Meantime, we are slowly steaming towards that brick wall of a Sauvignon Blanc oversupply…

If we look at the vintages from 2010 to 2017 (and these are national averages, not Marlborough alone), the average yield for a Sauvignon Blanc vineyard in this country has been 12.15 t/ha. And that includes the outlier vintage of 2012, when it was 8.94 t/ha. 13 tonnes appears regularly (2017, which was badly affected by rain, came in at 12.95 t/ha.)

In Sancerre, where great unoaked Sauvignon Blanc originated, the law states that the maximum you can crop is 8 t/ha, though in exceptional years, and they do have to be amazingly good in terms of weather conditions, you can apply and get that extended above 9 t/ha.

We should probably be aiming for our Sauv Blanc vineyards to be cropping in that sub 10 t/ha level if we want to make premium, higher priced Sauvs, all things being equal, with good training systems, canopy management, balanced vines.

Now our government and Winegrowers NZ have been clear that they will not legislate to reduce yields, but a water royalty on those growers who do use irrigation water can be a practical first step to encourage lower yields, better canopy management and potentially higher quality harvests and finished wine. Sustainable Winegrowing NZ (SWNZ) does not place limits on the amount of irrigation water that can be used, it just merely notes this as an area for attention, but the water “tax” will have an immediate impact on those who chose to hang heavier croploads.

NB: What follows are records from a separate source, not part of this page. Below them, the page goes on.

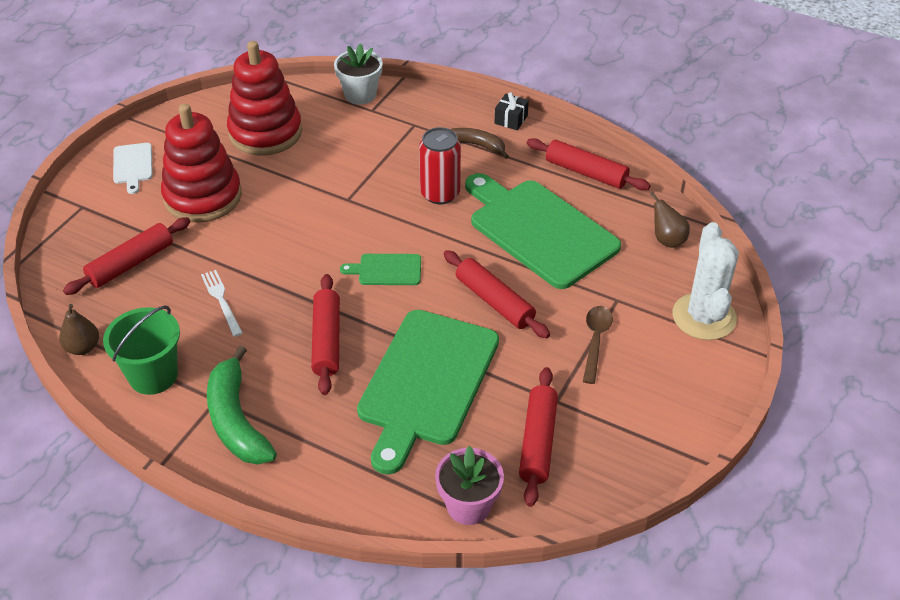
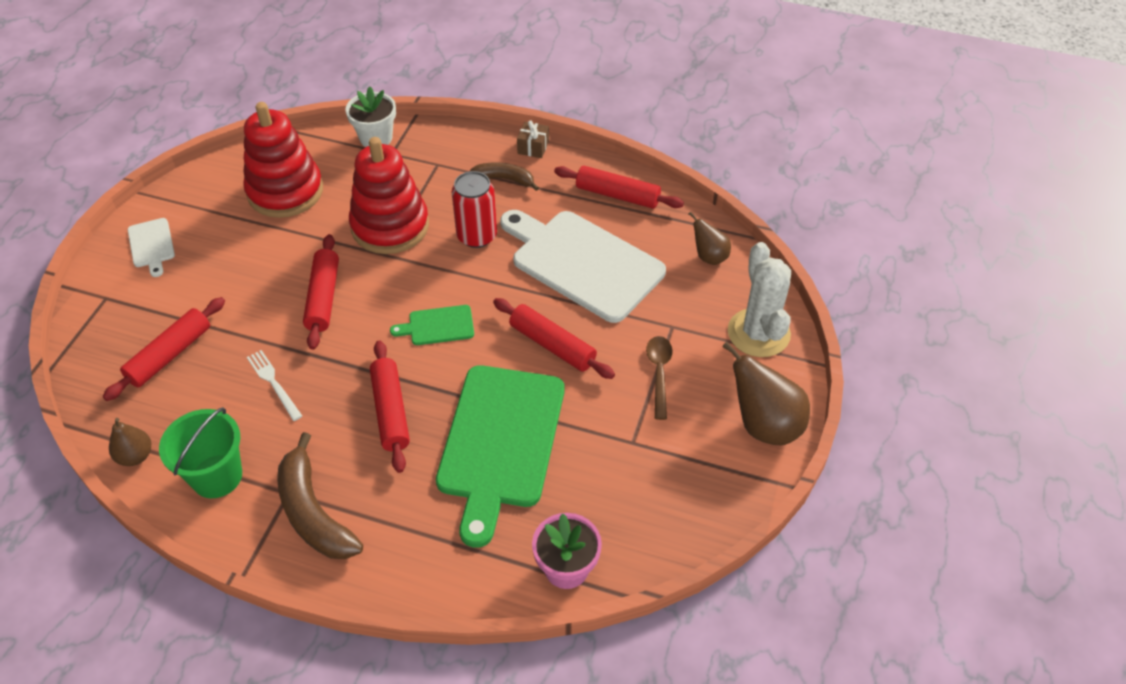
camera: 10 degrees left, 5 degrees up
(203, 197) = (232, 270): red stacking toy -> red stacking toy (390, 226)
(236, 420) = (313, 512): green banana -> brown banana
(511, 119) = (533, 147): black gift -> brown gift
(537, 442) = (622, 489): red rolling pin -> red rolling pin (323, 297)
(539, 230) = (583, 263): green cutting board -> white cutting board
(692, 403) = (764, 425): none -> brown pear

This is clearly what Sam Weaver, and other, enlightened winegrowers were saying after recent controversy over Labour’s proposals:


To round out this opinion piece, a brief look at the lessons learned by the Champagne industry.

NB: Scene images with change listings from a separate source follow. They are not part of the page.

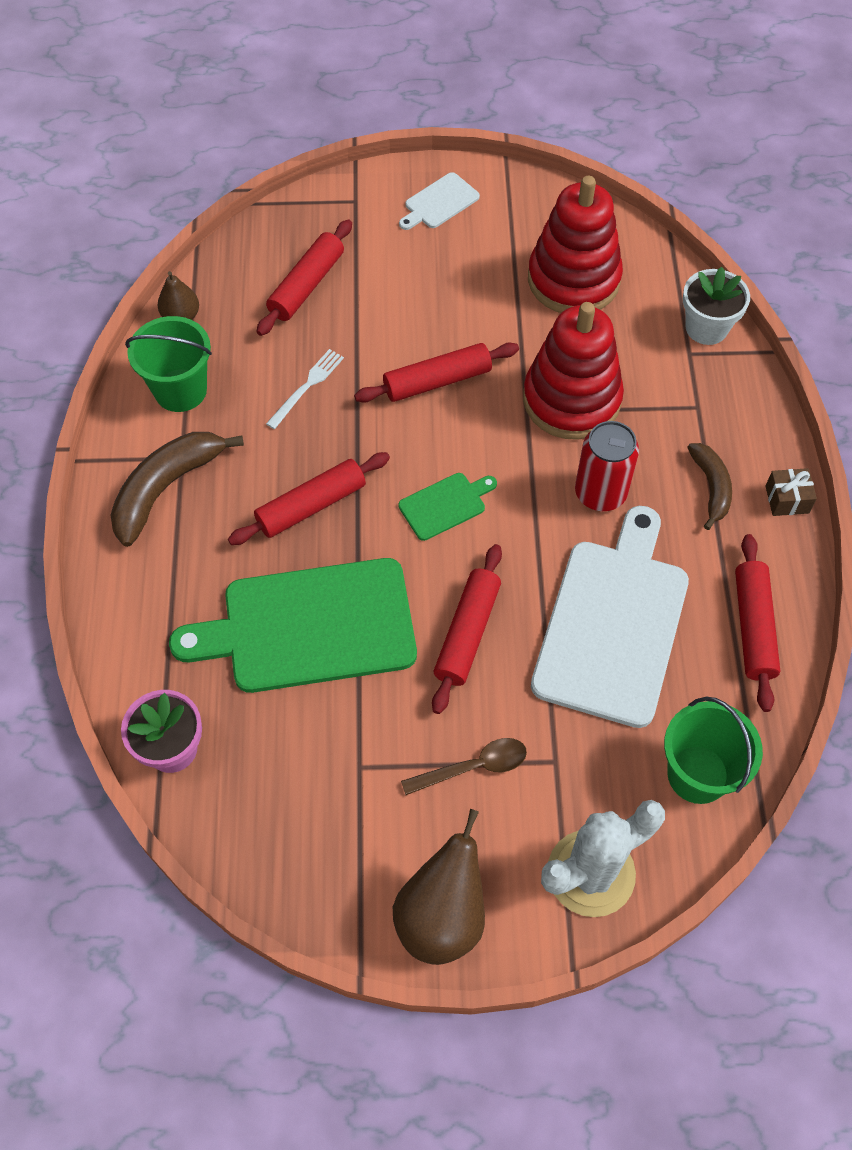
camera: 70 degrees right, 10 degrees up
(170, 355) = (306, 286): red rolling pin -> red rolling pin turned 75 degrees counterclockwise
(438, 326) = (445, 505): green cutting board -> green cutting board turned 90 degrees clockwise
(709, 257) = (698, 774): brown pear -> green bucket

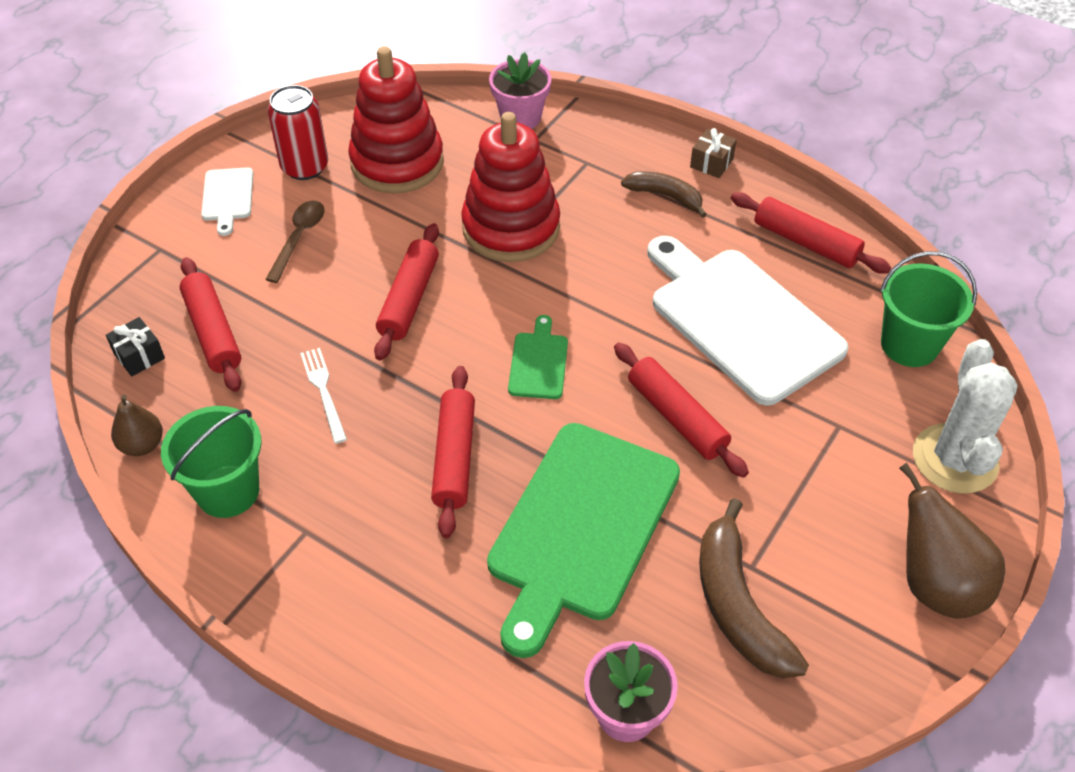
camera: 55 degrees left, 10 degrees down
(166, 488) = (329, 563): brown banana -> brown banana (737, 605)
(252, 260) = (139, 356): none -> black gift
(473, 767) = (808, 484): brown spoon -> brown spoon (299, 238)
(600, 493) = (614, 260): red can -> red can (305, 167)
(706, 328) = (520, 117): white flower pot -> pink flower pot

In the late 1980s, Champagne fell on hard times.

The 1987 sharemarket crash had not helped with the demand side, but there were also supply issues. A number of houses had expanded quickly, and there were also new players entering the market, co-operatives in some cases, in others old, defunct houses were resurrected, often having no vineyard land and very little stock in the cellar. Initially there was a lot of horse trading in stock, it was legal then to purchase half made Champagne in bottle and finish it off with your own label, cork and cage. But then these new entrants were hit by the sharp drop in demand brought about by the financial markets downturn.

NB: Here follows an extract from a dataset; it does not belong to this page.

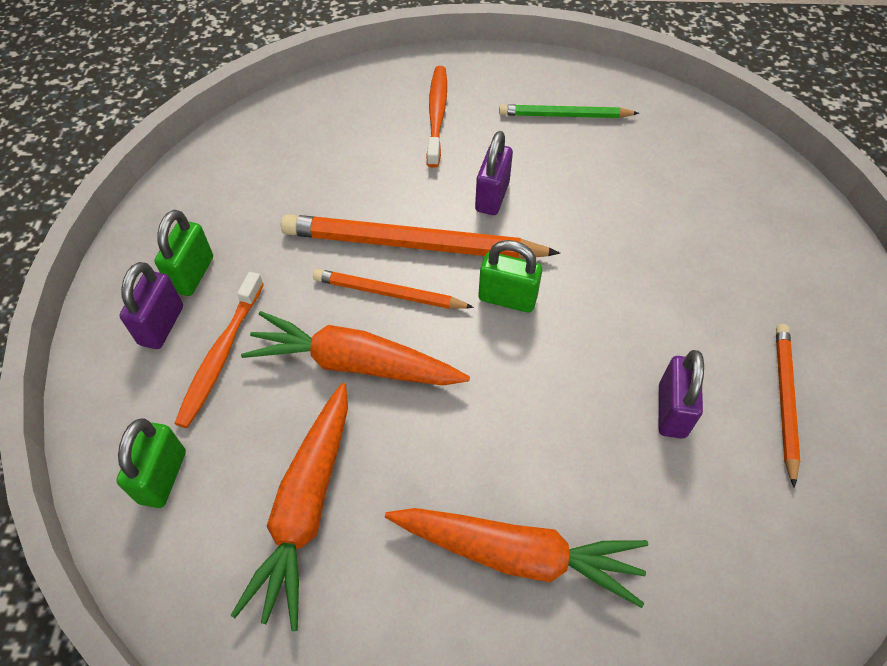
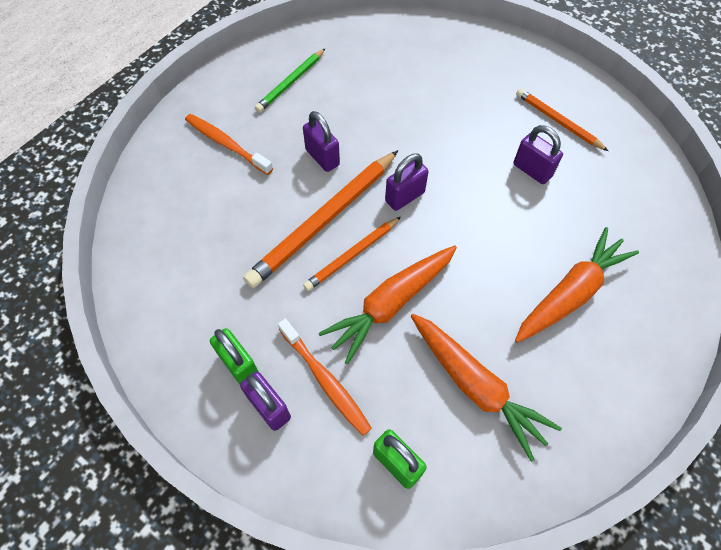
camera: 55 degrees left, 5 degrees up
(507, 298) = (405, 197): green padlock -> purple padlock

So prices started heading down.

With their margins suffering and some companies nearly going to the wall having to pay for all these bulk purchases, industry leaders took the bold step of sitting down and thrashing out some new rules.

The first major change was to cut production for any subsequent vintages. They did this by eliminating the Deuzieme taille (“second cut”) at the press, so only tete de cuvee and Premier taille (“first cut”) could be used in a wine labelled Champagne.

The second step was to increase the minimum ageing period before a bottle could go on the market. This had the immediate effect of aiding the wines already in the cellar, a few extra months does wonders for high acid, high cropped bubbles. It also shut off the tap into the market, so prices started to turn around again.

The major Champagne stakeholders carried out these changes at the start of the 90s and the industry has never really looked back. It was to be some years before the sale of unfinished wine (“sur lattes”) was to be outlawed, but the key changes that happened during the industry consultation were to lower yields and temporarily at least, restrict supply for what was a better and more attractive product as a result.


[Postscript – there is also a lot of water used in wineries – and arguably dealing with that winery wastewater may be more of an issue than vineyard runoff, which is why some companies have developed wetlands near their wineries and other innovative solutions to that problem.]

[Post postscript – if we are talking non tariff trade barriers, given the hoopla around carbon miles and New Zealand wine a few years ago, the fact that we promote ourselves as clean and green is also a major USP – if we don’t clean up our rivers then that is going to really destroy overseas consumers’ confidence in our wines.]